The liver is the central hub for Irinotecan activity. Patients with elevated bilirubin levels (between 1.0 and 2.0 mg/dL) have a much higher risk of severe neutropenia. If the bilirubin is above 2.0 mg/dL, the drug is generally not recommended. For patients with AST/ALT levels more than 5 times the normal limit, the safety of Irinotecan has not been established.

> Important: Special populations require individualized medical assessment and often more frequent lab monitoring.

Irinotecan is a semi-synthetic derivative of camptothecin.

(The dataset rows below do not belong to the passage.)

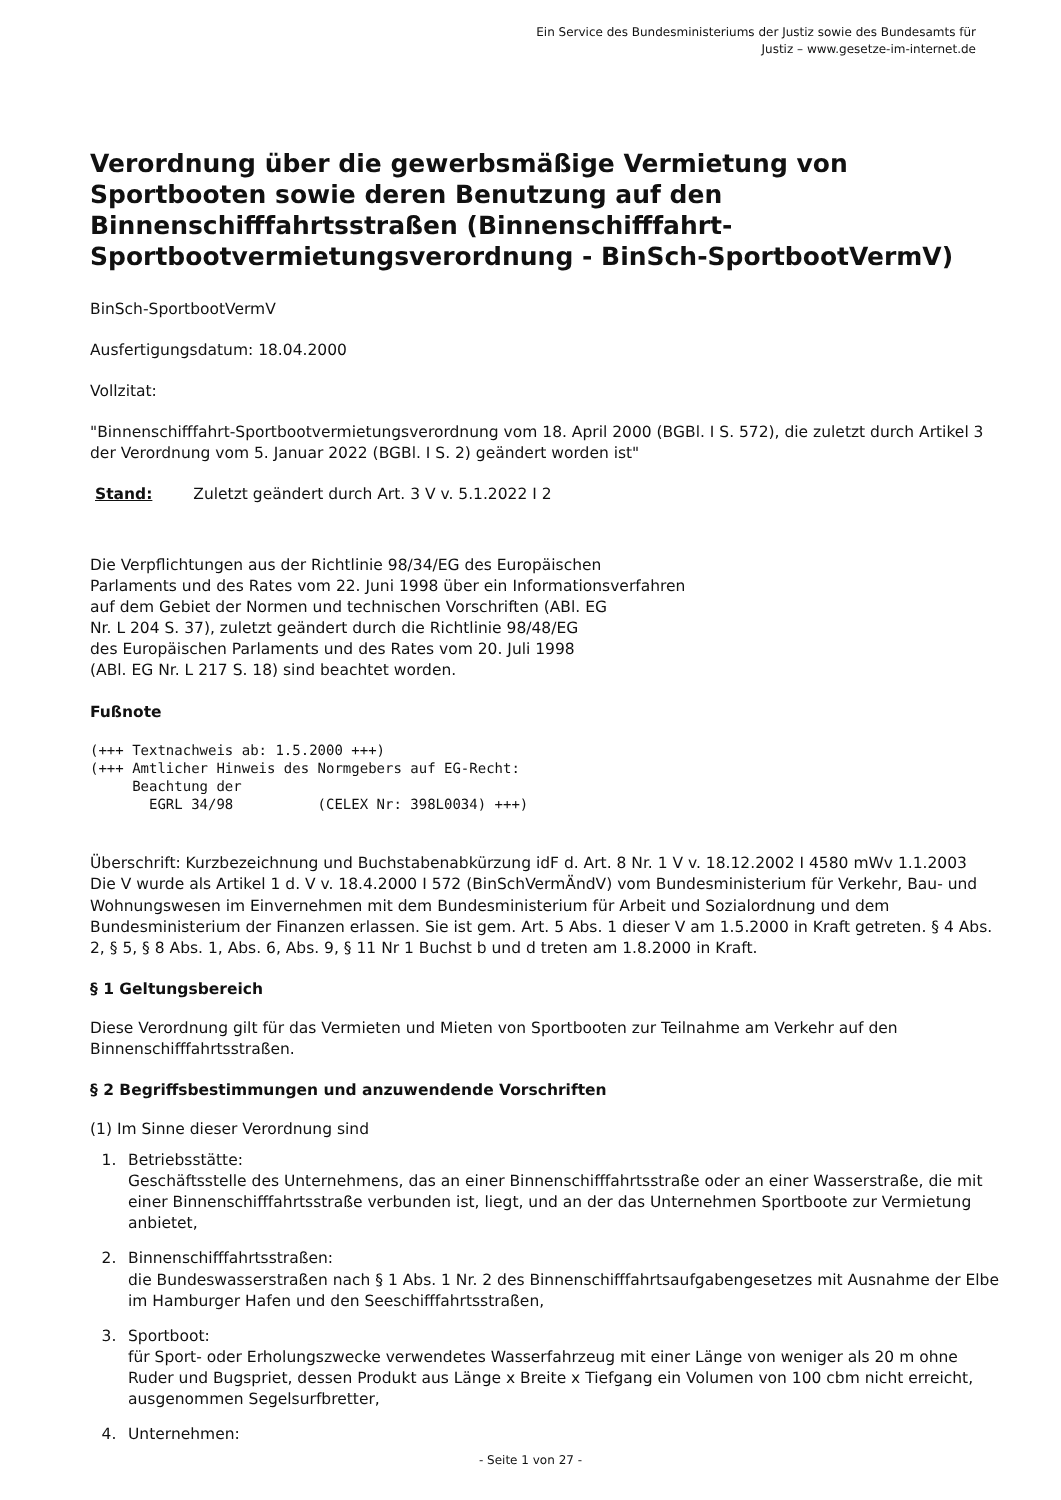Ein Service des Bundesministeriums der Justiz sowie des Bundesamts für
Justiz – www.gesetze-im-internet.de
Verordnung über die gewerbsmäßige Vermietung von Sportbooten sowie deren Benutzung auf den Binnenschifffahrtsstraßen (Binnenschifffahrt-Sportbootvermietungsverordnung - BinSch-SportbootVermV)
BinSch-SportbootVermV
Ausfertigungsdatum: 18.04.2000
Vollzitat:
"Binnenschifffahrt-Sportbootvermietungsverordnung vom 18. April 2000 (BGBl. I S. 572), die zuletzt durch Artikel 3 der Verordnung vom 5. Januar 2022 (BGBl. I S. 2) geändert worden ist"
Stand: Zuletzt geändert durch Art. 3 V v. 5.1.2022 I 2
Die Verpflichtungen aus der Richtlinie 98/34/EG des Europäischen
Parlaments und des Rates vom 22. Juni 1998 über ein Informationsverfahren
auf dem Gebiet der Normen und technischen Vorschriften (ABl. EG
Nr. L 204 S. 37), zuletzt geändert durch die Richtlinie 98/48/EG
des Europäischen Parlaments und des Rates vom 20. Juli 1998
(ABl. EG Nr. L 217 S. 18) sind beachtet worden.
Fußnote
(+++ Textnachweis ab: 1.5.2000 +++)
(+++ Amtlicher Hinweis des Normgebers auf EG-Recht:
     Beachtung der
       EGRL 34/98          (CELEX Nr: 398L0034) +++)
Überschrift: Kurzbezeichnung und Buchstabenabkürzung idF d. Art. 8 Nr. 1 V v. 18.12.2002 I 4580 mWv 1.1.2003
Die V wurde als Artikel 1 d. V v. 18.4.2000 I 572 (BinSchVermÄndV) vom Bundesministerium für Verkehr, Bau- und Wohnungswesen im Einvernehmen mit dem Bundesministerium für Arbeit und Sozialordnung und dem Bundesministerium der Finanzen erlassen. Sie ist gem. Art. 5 Abs. 1 dieser V am 1.5.2000 in Kraft getreten. § 4 Abs. 2, § 5, § 8 Abs. 1, Abs. 6, Abs. 9, § 11 Nr 1 Buchst b und d treten am 1.8.2000 in Kraft.
§ 1 Geltungsbereich
Diese Verordnung gilt für das Vermieten und Mieten von Sportbooten zur Teilnahme am Verkehr auf den Binnenschifffahrtsstraßen.
§ 2 Begriffsbestimmungen und anzuwendende Vorschriften
(1) Im Sinne dieser Verordnung sind
1. Betriebsstätte:
Geschäftsstelle des Unternehmens, das an einer Binnenschifffahrtsstraße oder an einer Wasserstraße, die mit einer Binnenschifffahrtsstraße verbunden ist, liegt, und an der das Unternehmen Sportboote zur Vermietung anbietet,
2. Binnenschifffahrtsstraßen:
die Bundeswasserstraßen nach § 1 Abs. 1 Nr. 2 des Binnenschifffahrtsaufgabengesetzes mit Ausnahme der Elbe im Hamburger Hafen und den Seeschifffahrtsstraßen,
3. Sportboot:
für Sport- oder Erholungszwecke verwendetes Wasserfahrzeug mit einer Länge von weniger als 20 m ohne Ruder und Bugspriet, dessen Produkt aus Länge x Breite x Tiefgang ein Volumen von 100 cbm nicht erreicht, ausgenommen Segelsurfbretter,
4. Unternehmen:
- Seite 1 von 27 -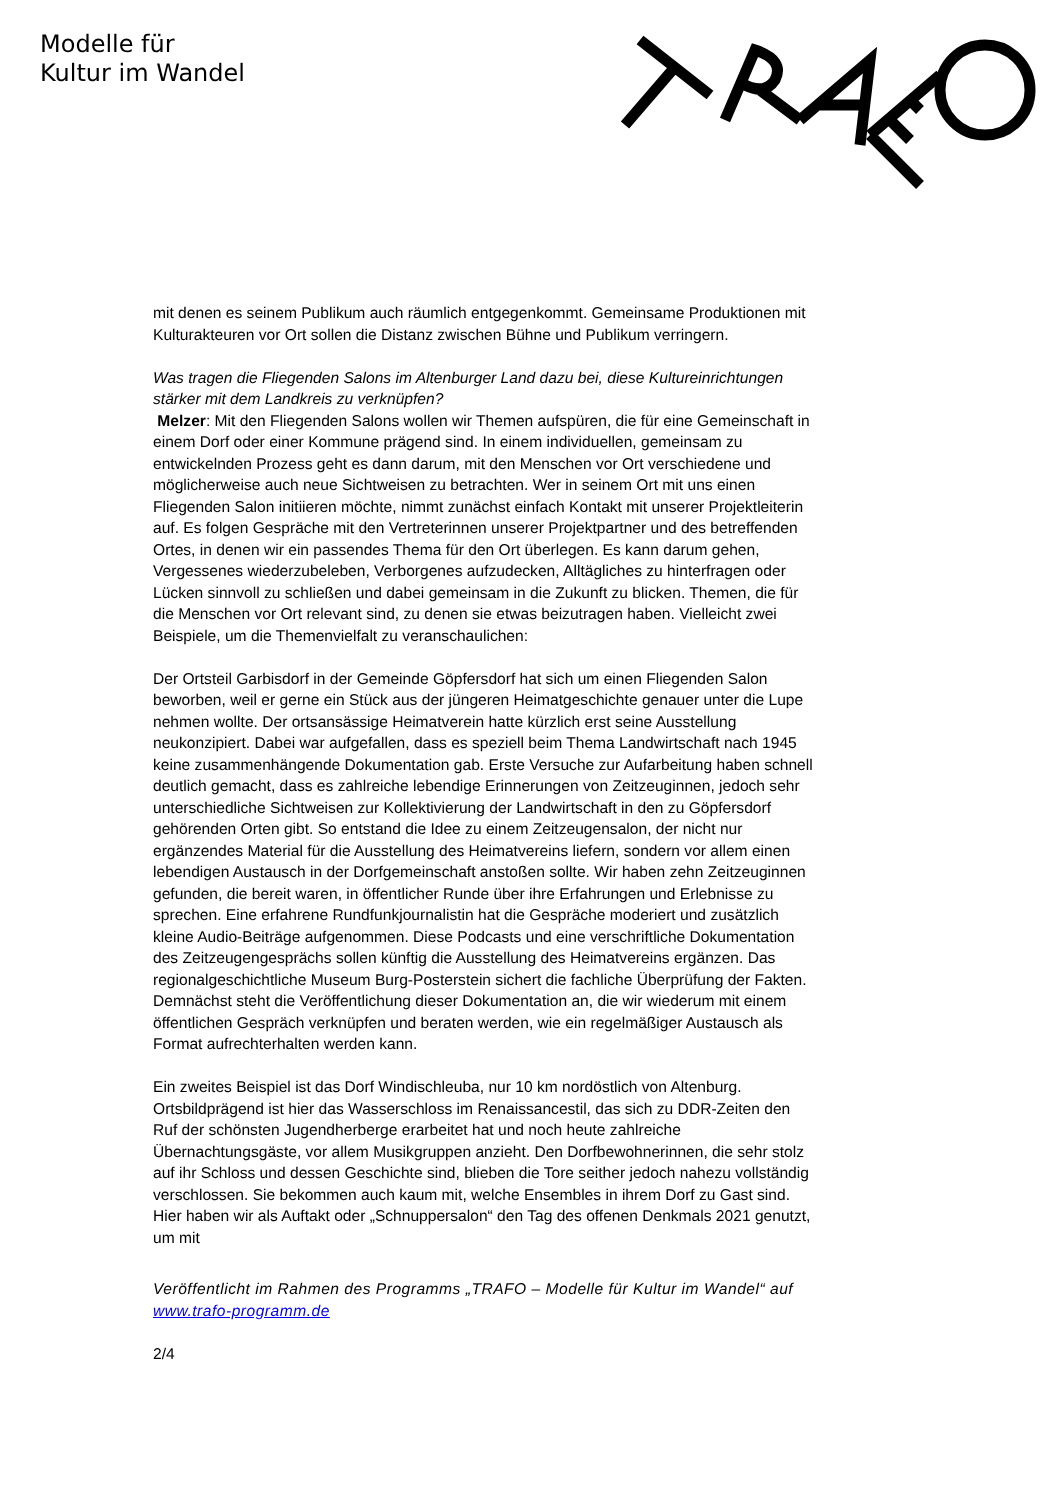Modelle für
Kultur im Wandel
mit denen es seinem Publikum auch räumlich entgegenkommt. Gemeinsame Produktionen mit Kulturakteuren vor Ort sollen die Distanz zwischen Bühne und Publikum verringern.
Was tragen die Fliegenden Salons im Altenburger Land dazu bei, diese Kultureinrichtungen stärker mit dem Landkreis zu verknüpfen?
Melzer: Mit den Fliegenden Salons wollen wir Themen aufspüren, die für eine Gemeinschaft in einem Dorf oder einer Kommune prägend sind. In einem individuellen, gemeinsam zu entwickelnden Prozess geht es dann darum, mit den Menschen vor Ort verschiedene und möglicherweise auch neue Sichtweisen zu betrachten. Wer in seinem Ort mit uns einen Fliegenden Salon initiieren möchte, nimmt zunächst einfach Kontakt mit unserer Projektleiterin auf. Es folgen Gespräche mit den Vertreterinnen unserer Projektpartner und des betreffenden Ortes, in denen wir ein passendes Thema für den Ort überlegen. Es kann darum gehen, Vergessenes wiederzubeleben, Verborgenes aufzudecken, Alltägliches zu hinterfragen oder Lücken sinnvoll zu schließen und dabei gemeinsam in die Zukunft zu blicken. Themen, die für die Menschen vor Ort relevant sind, zu denen sie etwas beizutragen haben. Vielleicht zwei Beispiele, um die Themenvielfalt zu veranschaulichen:
Der Ortsteil Garbisdorf in der Gemeinde Göpfersdorf hat sich um einen Fliegenden Salon beworben, weil er gerne ein Stück aus der jüngeren Heimatgeschichte genauer unter die Lupe nehmen wollte. Der ortsansässige Heimatverein hatte kürzlich erst seine Ausstellung neukonzipiert. Dabei war aufgefallen, dass es speziell beim Thema Landwirtschaft nach 1945 keine zusammenhängende Dokumentation gab. Erste Versuche zur Aufarbeitung haben schnell deutlich gemacht, dass es zahlreiche lebendige Erinnerungen von Zeitzeuginnen, jedoch sehr unterschiedliche Sichtweisen zur Kollektivierung der Landwirtschaft in den zu Göpfersdorf gehörenden Orten gibt. So entstand die Idee zu einem Zeitzeugensalon, der nicht nur ergänzendes Material für die Ausstellung des Heimatvereins liefern, sondern vor allem einen lebendigen Austausch in der Dorfgemeinschaft anstoßen sollte. Wir haben zehn Zeitzeuginnen gefunden, die bereit waren, in öffentlicher Runde über ihre Erfahrungen und Erlebnisse zu sprechen. Eine erfahrene Rundfunkjournalistin hat die Gespräche moderiert und zusätzlich kleine Audio-Beiträge aufgenommen. Diese Podcasts und eine verschriftliche Dokumentation des Zeitzeugengesprächs sollen künftig die Ausstellung des Heimatvereins ergänzen. Das regionalgeschichtliche Museum Burg-Posterstein sichert die fachliche Überprüfung der Fakten. Demnächst steht die Veröffentlichung dieser Dokumentation an, die wir wiederum mit einem öffentlichen Gespräch verknüpfen und beraten werden, wie ein regelmäßiger Austausch als Format aufrechterhalten werden kann.
Ein zweites Beispiel ist das Dorf Windischleuba, nur 10 km nordöstlich von Altenburg. Ortsbildprägend ist hier das Wasserschloss im Renaissancestil, das sich zu DDR-Zeiten den Ruf der schönsten Jugendherberge erarbeitet hat und noch heute zahlreiche Übernachtungsgäste, vor allem Musikgruppen anzieht. Den Dorfbewohnerinnen, die sehr stolz auf ihr Schloss und dessen Geschichte sind, blieben die Tore seither jedoch nahezu vollständig verschlossen. Sie bekommen auch kaum mit, welche Ensembles in ihrem Dorf zu Gast sind. Hier haben wir als Auftakt oder „Schnuppersalon“ den Tag des offenen Denkmals 2021 genutzt, um mit
Veröffentlicht im Rahmen des Programms „TRAFO – Modelle für Kultur im Wandel“ auf www.trafo-programm.de
2/4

Its primary mechanism of action is the inhibition of topoisomerase I. During DNA replication, this enzyme creates single-strand nicks to relieve torsional strain. Irinotecan's active metabolite, SN-38, binds to the DNA-topoisomerase I complex, preventing the re-ligation of these nicks. This results in the formation of lethal double-strand DNA breaks when the replication fork collides with the stalled complex. This process is S-phase specific, meaning it primarily kills cells that are actively synthesizing new DNA.

The pharmacodynamics of Irinotecan are characterized by a clear dose-response relationship regarding both tumor shrinkage and toxicity. The 'cholinergic' effects (early diarrhea, sweating) are pharmacodynamic responses to the drug's inhibition of acetylcholinesterase. The anti-tumor effect is delayed, as it depends on the cell cycle progression of the tumor cells.

| Parameter | Value |

|---|---|

| Bioavailability | 100% (Intravenous) |

| Protein Binding | 30-68% (Irinotecan); 95% (SN-38) |

| Half-life | 6-12 hours (Irinotecan); 10-20 hours (SN-38) |

| Tmax | End of 90-minute infusion |

| Metabolism | Hepatic (Carboxylesterase to SN-38; UGT1A1 to SN-38G) |

| Excretion | Fecal 64%, Renal 14-37% |

• Molecular Formula: C33H38N4O6 (as the free base)
• Molecular Weight: 677.18 g/mol (as the hydrochloride trihydrate)
• Solubility: Soluble in water and methanol; slightly soluble in ethanol.
• Description: A pale yellow to yellow crystalline powder.

Irinotecan is classified as a Topoisomerase I Inhibitor. It is part of the larger family of antineoplastic agents known as Camptothecins. Other drugs in this class include Topotecan, though Irinotecan is unique due to its prodrug nature and its specific metabolic pathway involving the UGT1A1 enzyme.